By AFP     Jan 17, 2018 in World

The 15-year-old Treaty of Le Touquet between France and Britain on migration controls has resulted in massive bottlenecks of migrants stranded on the French side of the border.

As the two countries prepare to announce additions to the much-criticised accord, here is some background:

- The treaty was signed on February 4, 2003, at the 25th Franco-British summit in the French seaside resort of Le Touquet. It came into force on February 1, 2004.

- It was aimed at resolving a crisis over the Red Cross's Sangatte refugee centre on the French side of the tunnel under the English Channel.

The massively overcrowded centre, set up in 1999, was shut in 2002 under pressure from London, which saw it as a magnet for migrants trying to cross the Channel to reach Britain.

Britain, not a member of Europe's visa-free Schengen Area that includes 26 countries, wanted new measures to stop the entry of non-EU citizens without a visa.

- The key provision of the treaty was the establishment of "juxtaposed national control bureaus" in the sea ports of both countries on the Channel and the North Sea.

This meant each country would set up immigration control points at the borders of the other, in particular the French immigration checkpoint in Dover and the British checkpoint in Calais.

- Other bilateral accords followed in 2009, 2010 and 2014 that laid out that Britain would finance and control security of the border checkpoint sites in France.

In exchange, it would be up to France to stop migrants trying to enter Britain illegally.

- The treaty does not have a time limit but it can be terminated by either side by written notification which would take two years to implement.

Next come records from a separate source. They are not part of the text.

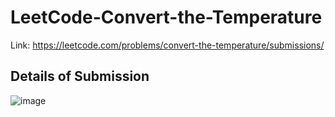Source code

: # LeetCode-Convert-the-Temperature
Link: https://leetcode.com/problems/convert-the-temperature/submissions/
## Details of Submission
![image](https://github.com/mgalang229/LeetCode-Convert-the-Temperature/assets/51401355/ab5c068f-769d-466e-a34c-98fb22c4cc62)
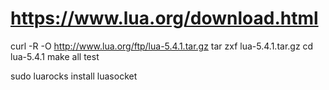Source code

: # https://www.lua.org/download.html
curl -R -O http://www.lua.org/ftp/lua-5.4.1.tar.gz
tar zxf lua-5.4.1.tar.gz
cd lua-5.4.1
make all test

sudo luarocks install luasocket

- By effectively moving the UK border onto French territory, the treaty has resulted in hundreds of migrants wanting to cross to England being stranded in French ports like Calais, creating shanty-camp settlements such as the "Jungle" camp of some 10,000 people that was cleared out in October 2016.

The accord has been much criticised by French politicians, while the French government's human rights body CNCDH said in 2015 that it had made France the policeman of the British migration policy.